> For the complete documentation index, see [llms.txt](https://docs.orbitfin.ai/llms.txt). Markdown versions of documentation pages are available by appending `.md` to page URLs; this page is available as [Markdown](https://docs.orbitfin.ai/part-4-pricing-and-packaging/4.3-agent-consumption.md).

# 4.3 Agent consumption

Running agents and workflows draws on **consumption**. Each subscription includes a base allowance of consumption for everyday use; usage beyond that allowance is billed as additional consumption. This is the usage-based part of the pricing model, separate from the fixed subscription fee.

**How it works.** Consumption is measured in credits — the unit in which the platform's work is counted. Running an agent, processing documents, and executing a workflow each draw credits. A subscription's base allowance is an amount of included credits; when usage exceeds it, additional consumption applies.

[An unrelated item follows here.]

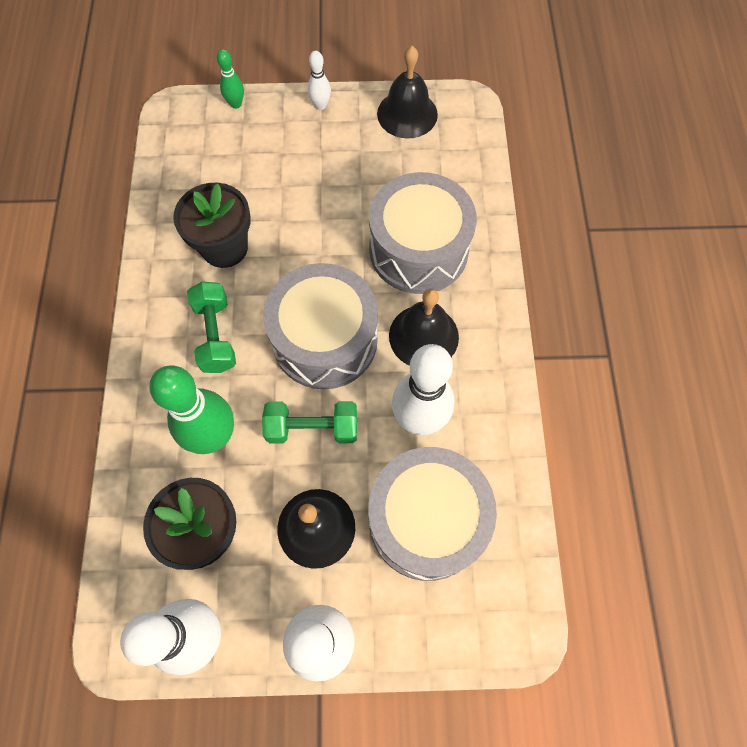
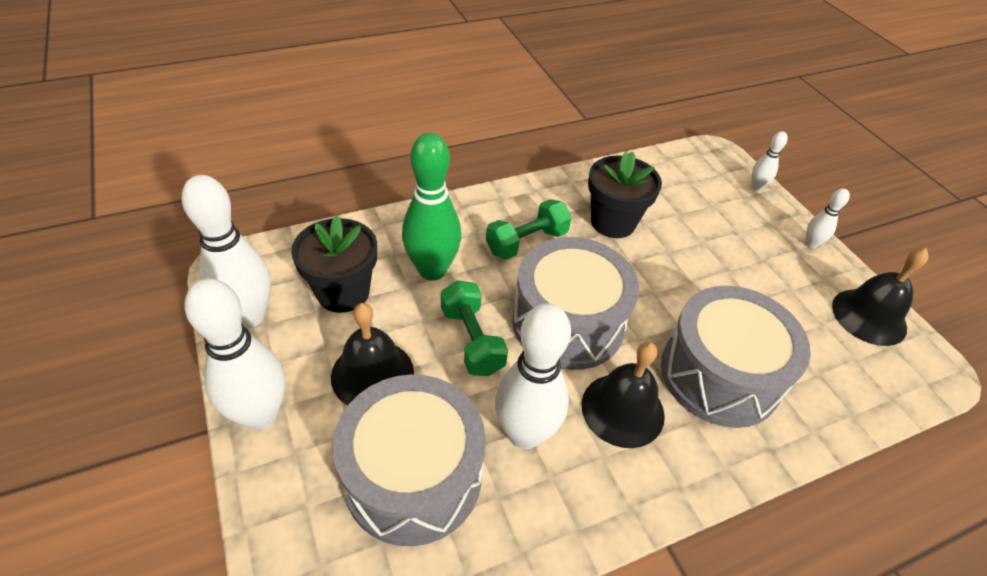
camera: 65 degrees right, 20 degrees down
green bowling pin [217,49,244,109] -> white bowling pin [751,131,788,190]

**What's covered by the allowance.** Normal day-to-day research — querying the data and running agents as part of regular work — is designed to sit within the included allowance. Consumption beyond the subscription applies to higher-volume use, such as running automated workflows across a large universe continuously.

**How cost scales.** Consumption is proportional to usage: the more work a firm has the platform do, the more it draws. Light use stays within the allowance; heavy or large-scale automation draws additional consumption.

**Programmatic access at volume.** For enterprise firms connecting Orbit into their own systems through the API or MCP at organisational scale, that access is itself consumption-based, as described in 4.2. Access for an individual user's own work is included in the subscription; high-volume programmatic access draws on consumption.

Credit allowances, what each kind of work draws, and pricing for additional consumption are configured with the Orbit team, based on a firm's scale, workflows, coverage, and any programmatic access.